== PROBLEM TO SOLVE ==
Lay out the part of the rows that opens with the line containing "sunpy 6.1.1 map" and runs through the end of the rows, both ends included, as a JSON list of strings with one string per line and blank lines left out.
— BEGIN MATERIAL FOR THIS TASK —
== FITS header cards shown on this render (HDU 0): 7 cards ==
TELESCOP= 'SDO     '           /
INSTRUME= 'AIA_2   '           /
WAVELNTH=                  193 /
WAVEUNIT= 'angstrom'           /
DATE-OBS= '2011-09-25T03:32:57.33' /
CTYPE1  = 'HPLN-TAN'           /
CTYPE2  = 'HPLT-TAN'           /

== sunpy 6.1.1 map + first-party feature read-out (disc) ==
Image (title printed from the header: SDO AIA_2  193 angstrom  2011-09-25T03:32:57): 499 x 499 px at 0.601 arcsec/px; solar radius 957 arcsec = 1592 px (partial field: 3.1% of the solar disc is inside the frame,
— END MATERIAL FOR THIS TASK —
== ANSWER TO THE EXERCISE ==
[
  "== sunpy 6.1.1 map + first-party feature read-out (disc) ==",
  "Image (title printed from the header: SDO AIA_2  193 angstrom  2011-09-25T03:32:57): 499 x 499 px at 0.601 arcsec/px; solar radius 957 arcsec = 1592 px (partial field: 3.1% of the solar disc is inside the frame,"
]